D’autant que les étés très secs des années précédentes ont fait rapidement mûrir un projet d’irrigation, devenue indispensable pour sécuriser la ration des vaches laitières en qualité et quantité. «Entre le coût d’achat de l’aliment pour compléter le manque de fourrage, la mauvaise qualité d’un maïs ensilage non irrigué les années sèches, les problèmes de production laitière et de reproduction du troupeau que nous avons rencontrés, l’irrigation est un projet coûteux mais nécessaire pour sécuriser les fourrages», relève Bastien Huard. 

 

Des améliorations au quotidien 

Lorsqu’ils ont fait le choix de rénover la salle de traite qui datait de 1986, leur choix s’est porté vers une nouvelle salle de traite DeLaval, plus grande et plus confortable, en lieu et place de l’ancienne, moyennant l’aménagement des deux quais. «Nous avons pris du confort : les griffes sont bien plus légères, le décrochage automatique, les indicateurs de productions, les portes automatiques... Ce sont plein de petits plus qui nous aident au quotidien», soulignent les éleveurs.  

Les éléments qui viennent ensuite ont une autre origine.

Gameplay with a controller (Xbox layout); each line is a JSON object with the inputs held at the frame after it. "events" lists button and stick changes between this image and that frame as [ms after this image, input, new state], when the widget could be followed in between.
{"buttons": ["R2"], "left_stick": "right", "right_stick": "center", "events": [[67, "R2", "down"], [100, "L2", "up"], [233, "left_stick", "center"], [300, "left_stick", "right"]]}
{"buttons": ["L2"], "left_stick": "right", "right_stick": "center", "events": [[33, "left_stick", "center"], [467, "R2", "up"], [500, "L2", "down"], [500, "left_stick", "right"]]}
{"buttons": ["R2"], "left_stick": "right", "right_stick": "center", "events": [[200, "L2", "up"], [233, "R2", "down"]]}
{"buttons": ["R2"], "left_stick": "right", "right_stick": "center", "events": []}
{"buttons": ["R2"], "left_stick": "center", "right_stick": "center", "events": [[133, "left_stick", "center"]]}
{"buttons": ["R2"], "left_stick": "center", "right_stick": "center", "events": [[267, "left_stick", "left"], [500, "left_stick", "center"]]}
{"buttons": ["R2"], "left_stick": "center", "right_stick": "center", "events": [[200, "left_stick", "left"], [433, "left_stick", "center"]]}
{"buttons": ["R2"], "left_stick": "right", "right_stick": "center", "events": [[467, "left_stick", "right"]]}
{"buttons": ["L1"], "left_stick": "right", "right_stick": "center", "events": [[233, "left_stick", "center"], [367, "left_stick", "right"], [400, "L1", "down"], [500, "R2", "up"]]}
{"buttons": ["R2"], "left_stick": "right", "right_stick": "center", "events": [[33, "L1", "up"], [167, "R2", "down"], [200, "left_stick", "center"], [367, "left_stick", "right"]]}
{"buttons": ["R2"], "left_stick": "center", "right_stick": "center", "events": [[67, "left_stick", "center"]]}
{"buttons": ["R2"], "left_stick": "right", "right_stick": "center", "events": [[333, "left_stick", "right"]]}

Le montant total de l’investissement matériel est de 59 000 € HT hors maçonnerie, et une révision chaque année entre 1 000 et 1 100 €. L’installation de la salle a été mémorable : «Nous avons dû installer une salle de traite temporaire pour faire les travaux. Mais le maçon qui devait faire le béton pour accueillir la nouvelle salle s’est désisté au dernier moment. Nous avons dû faire la maçonnerie nous-mêmes en plein dans les ensilages, les orges, les foins...», se remémorent-ils.

 

Le bon compromis sur l’exploitation 

Les vaches sont hébergées dans une stabulation sur aire paillée sur le site principal de l’exploitation. «L’accès aux pâtures n’est pas tout à fait facile, il y a un chemin communal à traverser. Cela implique de sortir les vaches le matin et de les rentrer le soir. C’était un des arguments qui a fait pencher la balance en faveur d’une nouvelle salle de traite, explique Élisabeth Huard. Notre cheptel sera maintenu à 50 vaches laitières, 60 l’hiver et 40 l’été, ce qui est trop juste pour un robot. Chez nous, cela aurait nécessité une stabulation neuve, ce qui n’est pas envisageable.» 

S’ils reconnaissent que la traite est physique et que le robot peut soulager les éleveurs, les exploitants trouvent aussi un confort à être autonomes. Leur organisation ne leur permet pas d’être appelés à tout moment en cas de problème avec le robot, notamment lorsqu’ils sont sur leur deuxième site. «Dans notre exploitation, le robot n’est pas adapté tant économiquement que sur d’autres critères. Nous souhaitons maintenir un équilibre à 50-50 entre l’activité d’élevage et les cultures. La salle de traite est intéressante pour nous», concluent-ils.